Each year POD ties to walk the delicate line between trying new things, planting a nice variety of edibles, and planting enough of any given vegetable to make a meal. When your garden is a 10×10 roof deck and a bunch of pots, it makes things tricky.
And, every year, some things work and some things don’t. This year’s experiments included four cherry tomato plants versus the standard planting of two traditional plants. Good thing, too. The chocolate cherry got tossed before it could offer much to the table but the remaining three were pretty vigorous producers (despite an impressive case of early blight). Producing enough, in fact, for an almost-weekly dinner starring or, at the very least, co-starring sweet homegrown tomatoes.
The year’s biggest regret, however, is the inconsistent stream of green (or purple) beans. Next to tomatoes, beans are simply one of the summer’s greatest gifts and next year POD really needs to do something about this. Filet nickel bush beans are pretty marvelous: they’re tasty and prolific, but because of their short life span they take a lot of dedication to keep an even yield on the table. Two rotating pots (with a total of three plants) simply couldn’t come close to keeping up with the demand.
Next year a bucket of pole beans may appear on deck. Perhaps McCaslan, Dade, Kentucky Wonder, or Blue Lake. Your suggestions are welcome…
We do love our beans and our basil. Add them together? Heaven. Here’s a super quick and super simple weekday dinner — a traditional Ligurian dish, actually. Mmmmm. Starchtastic.
First, butcher your basil. Be ruthless, it’ll grow back bushier and happier than ever. Then, make your favorite pesto.
1 c. beans, snapped into 1-2″ pieces (we used purple, French, and yellow string beans)
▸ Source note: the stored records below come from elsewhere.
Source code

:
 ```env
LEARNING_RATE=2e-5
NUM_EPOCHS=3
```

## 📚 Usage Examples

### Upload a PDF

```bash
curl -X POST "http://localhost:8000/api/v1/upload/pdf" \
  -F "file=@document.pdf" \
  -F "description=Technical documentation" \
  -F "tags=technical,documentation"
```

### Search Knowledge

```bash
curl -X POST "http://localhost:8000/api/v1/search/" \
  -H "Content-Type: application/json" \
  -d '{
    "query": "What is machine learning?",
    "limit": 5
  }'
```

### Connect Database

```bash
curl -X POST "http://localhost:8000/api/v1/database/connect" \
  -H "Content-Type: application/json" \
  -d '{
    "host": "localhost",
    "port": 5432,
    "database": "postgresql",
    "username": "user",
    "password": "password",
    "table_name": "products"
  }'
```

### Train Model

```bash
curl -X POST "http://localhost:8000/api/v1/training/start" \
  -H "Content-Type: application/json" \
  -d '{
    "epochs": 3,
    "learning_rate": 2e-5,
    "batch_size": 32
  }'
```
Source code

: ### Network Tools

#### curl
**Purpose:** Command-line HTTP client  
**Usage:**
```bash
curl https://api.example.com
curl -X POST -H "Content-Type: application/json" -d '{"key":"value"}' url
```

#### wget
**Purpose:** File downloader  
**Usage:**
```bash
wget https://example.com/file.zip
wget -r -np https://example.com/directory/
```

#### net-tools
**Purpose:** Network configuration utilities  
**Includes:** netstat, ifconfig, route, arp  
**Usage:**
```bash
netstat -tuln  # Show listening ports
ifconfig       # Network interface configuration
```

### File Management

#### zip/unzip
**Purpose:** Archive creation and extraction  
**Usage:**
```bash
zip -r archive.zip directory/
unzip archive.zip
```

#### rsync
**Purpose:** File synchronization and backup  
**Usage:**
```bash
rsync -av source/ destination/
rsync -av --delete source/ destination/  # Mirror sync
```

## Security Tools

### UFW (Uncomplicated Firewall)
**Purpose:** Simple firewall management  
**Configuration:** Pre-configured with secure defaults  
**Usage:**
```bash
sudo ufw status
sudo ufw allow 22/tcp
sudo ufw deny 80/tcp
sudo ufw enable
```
2 medium-sized red-skinned potatoes, cut into 1/2″ cubes
8 oz tortellini
1) Bring a large pot of water to boil. Toss in a bunch of salt.
2) Add potatoes, boil 5 minutes.
3) Add tortellini, boil 2-5 minutes.
4) Add beans, boil 5 minutes (adjust bean cooking time to your personal preference)
5) Drain, toss with pesto, top with cheese. Eat.
Green beans are a wonderful, wonderful thing. If you’re an urban gardener, odds are you don’t have room for the gorgeous towering beans castles that make one of gardens POD knows so striking. (Well, the beanscrapers and the adjoining poulet maison, really tag-team the eye-catching.)
The perfect solution for roof deck gardens? Filet nickel — a high-yield, short-lived French bush bean. These little suckers do well in two-gallon buckets — two plants in each bucket. They grow quickly and produce in one or two concentrated spurts. It means you’ll have to replant often, but POD tends to have several buckets at different stages of maturity to keep a steady stream of beans flowing into the kitchen.
Since beans are highly susceptible to disease this quick rotation keeps nasties in check, too.